**EXERCISE PROMPT:** Nothing but a number is needed: the count of lines below that include "which".
********
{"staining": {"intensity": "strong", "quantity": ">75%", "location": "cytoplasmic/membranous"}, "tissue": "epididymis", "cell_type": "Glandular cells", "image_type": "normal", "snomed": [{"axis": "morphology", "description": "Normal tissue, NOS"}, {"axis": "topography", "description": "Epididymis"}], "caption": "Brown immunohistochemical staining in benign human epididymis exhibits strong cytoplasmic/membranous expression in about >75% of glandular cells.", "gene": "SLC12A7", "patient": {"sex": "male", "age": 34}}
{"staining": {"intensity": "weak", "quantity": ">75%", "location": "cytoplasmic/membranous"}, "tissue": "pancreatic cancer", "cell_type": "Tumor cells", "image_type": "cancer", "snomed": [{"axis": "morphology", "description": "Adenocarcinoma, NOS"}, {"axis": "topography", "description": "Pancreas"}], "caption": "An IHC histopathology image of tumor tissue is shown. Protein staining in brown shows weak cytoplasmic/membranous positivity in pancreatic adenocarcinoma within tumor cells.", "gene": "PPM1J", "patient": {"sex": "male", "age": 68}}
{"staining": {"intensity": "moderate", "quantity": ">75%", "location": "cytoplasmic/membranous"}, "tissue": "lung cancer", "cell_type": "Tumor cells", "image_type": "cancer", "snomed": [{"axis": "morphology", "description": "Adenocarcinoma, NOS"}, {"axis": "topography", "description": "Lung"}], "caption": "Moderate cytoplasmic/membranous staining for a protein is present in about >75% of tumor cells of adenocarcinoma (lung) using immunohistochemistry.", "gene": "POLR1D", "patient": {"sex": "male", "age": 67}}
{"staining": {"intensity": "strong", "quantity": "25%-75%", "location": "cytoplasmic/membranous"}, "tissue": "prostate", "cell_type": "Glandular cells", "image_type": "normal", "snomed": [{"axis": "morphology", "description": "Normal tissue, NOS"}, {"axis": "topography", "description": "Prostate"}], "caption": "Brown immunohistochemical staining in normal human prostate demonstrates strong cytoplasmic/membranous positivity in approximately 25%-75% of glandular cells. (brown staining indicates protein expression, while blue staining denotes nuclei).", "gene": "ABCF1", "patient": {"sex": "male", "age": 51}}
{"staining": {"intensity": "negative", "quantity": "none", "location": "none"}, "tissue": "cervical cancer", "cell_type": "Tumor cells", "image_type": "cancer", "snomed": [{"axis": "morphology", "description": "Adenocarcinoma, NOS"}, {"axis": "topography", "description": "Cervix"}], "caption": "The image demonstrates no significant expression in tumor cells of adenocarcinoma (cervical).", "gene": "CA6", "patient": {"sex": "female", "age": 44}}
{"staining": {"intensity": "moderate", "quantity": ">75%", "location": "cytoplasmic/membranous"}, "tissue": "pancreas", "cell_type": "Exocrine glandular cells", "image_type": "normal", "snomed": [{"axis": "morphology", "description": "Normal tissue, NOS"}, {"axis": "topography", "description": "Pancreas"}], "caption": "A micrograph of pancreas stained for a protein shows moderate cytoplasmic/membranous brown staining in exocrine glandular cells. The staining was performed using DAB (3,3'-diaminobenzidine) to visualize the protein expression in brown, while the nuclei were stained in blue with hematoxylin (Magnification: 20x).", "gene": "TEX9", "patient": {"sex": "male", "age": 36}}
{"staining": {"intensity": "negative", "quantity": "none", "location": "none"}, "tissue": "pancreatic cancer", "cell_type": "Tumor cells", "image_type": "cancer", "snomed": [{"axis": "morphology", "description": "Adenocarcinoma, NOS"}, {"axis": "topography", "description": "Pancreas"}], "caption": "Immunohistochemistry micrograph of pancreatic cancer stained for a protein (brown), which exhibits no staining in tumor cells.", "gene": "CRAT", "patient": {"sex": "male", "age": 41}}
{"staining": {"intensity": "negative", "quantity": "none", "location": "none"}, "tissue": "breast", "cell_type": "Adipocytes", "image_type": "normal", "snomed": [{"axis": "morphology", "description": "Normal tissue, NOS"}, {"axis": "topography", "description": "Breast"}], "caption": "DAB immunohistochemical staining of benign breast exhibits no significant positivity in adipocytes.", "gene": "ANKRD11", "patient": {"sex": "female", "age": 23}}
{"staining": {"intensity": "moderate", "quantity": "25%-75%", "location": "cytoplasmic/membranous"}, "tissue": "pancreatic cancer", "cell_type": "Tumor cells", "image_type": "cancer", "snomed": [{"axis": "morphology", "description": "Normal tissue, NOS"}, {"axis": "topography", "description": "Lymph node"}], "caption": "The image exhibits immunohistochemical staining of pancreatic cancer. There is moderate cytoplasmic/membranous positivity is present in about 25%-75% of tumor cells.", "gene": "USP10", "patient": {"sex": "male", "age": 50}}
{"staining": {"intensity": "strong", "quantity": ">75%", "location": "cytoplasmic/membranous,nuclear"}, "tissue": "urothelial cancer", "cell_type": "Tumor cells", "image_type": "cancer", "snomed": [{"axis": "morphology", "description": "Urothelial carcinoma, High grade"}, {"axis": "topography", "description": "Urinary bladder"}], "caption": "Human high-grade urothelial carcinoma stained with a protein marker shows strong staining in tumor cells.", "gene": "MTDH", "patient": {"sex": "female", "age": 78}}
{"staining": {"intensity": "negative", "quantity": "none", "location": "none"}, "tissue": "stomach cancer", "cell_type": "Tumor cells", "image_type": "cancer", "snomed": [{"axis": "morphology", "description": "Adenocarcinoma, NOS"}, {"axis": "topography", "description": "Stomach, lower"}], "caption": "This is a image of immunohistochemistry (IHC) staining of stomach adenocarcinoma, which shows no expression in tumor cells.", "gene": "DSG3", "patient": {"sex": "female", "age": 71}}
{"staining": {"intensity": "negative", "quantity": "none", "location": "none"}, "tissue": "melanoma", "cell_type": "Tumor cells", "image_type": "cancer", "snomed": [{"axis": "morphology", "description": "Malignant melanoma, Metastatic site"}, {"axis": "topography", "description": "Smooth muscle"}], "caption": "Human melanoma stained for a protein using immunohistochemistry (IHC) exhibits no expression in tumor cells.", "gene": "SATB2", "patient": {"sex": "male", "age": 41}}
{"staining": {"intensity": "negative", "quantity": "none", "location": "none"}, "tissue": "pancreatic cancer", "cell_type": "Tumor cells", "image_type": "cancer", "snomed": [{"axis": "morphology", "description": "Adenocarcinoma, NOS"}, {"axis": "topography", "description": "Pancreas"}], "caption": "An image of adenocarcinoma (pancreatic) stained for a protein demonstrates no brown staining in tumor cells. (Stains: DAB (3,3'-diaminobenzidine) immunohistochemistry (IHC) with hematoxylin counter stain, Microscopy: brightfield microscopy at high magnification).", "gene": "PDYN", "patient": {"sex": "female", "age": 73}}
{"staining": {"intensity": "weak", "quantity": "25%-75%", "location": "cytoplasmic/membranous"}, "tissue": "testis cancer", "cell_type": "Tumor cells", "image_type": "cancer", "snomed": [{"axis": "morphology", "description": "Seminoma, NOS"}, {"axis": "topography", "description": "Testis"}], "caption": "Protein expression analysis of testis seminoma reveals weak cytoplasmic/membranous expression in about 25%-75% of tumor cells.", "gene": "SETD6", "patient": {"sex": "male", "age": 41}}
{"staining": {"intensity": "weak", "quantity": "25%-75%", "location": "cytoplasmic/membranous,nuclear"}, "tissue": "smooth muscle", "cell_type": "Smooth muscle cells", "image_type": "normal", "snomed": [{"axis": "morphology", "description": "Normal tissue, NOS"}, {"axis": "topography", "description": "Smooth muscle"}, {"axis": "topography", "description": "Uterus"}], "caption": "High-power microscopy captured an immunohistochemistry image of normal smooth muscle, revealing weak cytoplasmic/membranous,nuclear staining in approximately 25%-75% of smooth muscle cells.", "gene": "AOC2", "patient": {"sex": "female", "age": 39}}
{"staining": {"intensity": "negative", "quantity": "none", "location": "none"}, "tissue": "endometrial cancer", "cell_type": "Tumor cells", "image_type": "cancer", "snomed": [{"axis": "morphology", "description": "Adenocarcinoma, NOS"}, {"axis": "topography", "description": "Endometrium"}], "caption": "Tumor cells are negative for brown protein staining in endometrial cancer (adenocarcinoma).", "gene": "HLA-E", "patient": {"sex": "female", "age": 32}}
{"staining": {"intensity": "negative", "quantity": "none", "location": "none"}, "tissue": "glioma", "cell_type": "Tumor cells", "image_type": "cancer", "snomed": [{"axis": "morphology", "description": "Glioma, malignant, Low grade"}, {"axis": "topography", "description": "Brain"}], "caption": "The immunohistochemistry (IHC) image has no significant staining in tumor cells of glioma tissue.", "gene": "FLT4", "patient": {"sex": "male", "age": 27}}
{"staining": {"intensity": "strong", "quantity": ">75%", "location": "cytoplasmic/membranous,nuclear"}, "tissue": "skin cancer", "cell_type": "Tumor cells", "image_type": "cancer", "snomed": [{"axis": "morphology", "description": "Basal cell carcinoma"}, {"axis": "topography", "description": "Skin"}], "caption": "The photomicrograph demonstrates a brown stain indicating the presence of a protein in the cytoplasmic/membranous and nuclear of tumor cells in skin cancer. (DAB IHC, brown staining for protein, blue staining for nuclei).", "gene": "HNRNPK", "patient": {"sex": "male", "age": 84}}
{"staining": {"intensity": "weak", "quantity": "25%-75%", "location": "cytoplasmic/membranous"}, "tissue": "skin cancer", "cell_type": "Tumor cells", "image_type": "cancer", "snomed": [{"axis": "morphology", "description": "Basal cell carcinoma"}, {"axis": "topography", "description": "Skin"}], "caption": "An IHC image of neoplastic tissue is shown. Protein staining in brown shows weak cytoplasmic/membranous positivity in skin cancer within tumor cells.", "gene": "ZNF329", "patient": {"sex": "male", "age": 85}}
********
**ANSWER TO THE EXERCISE:** 2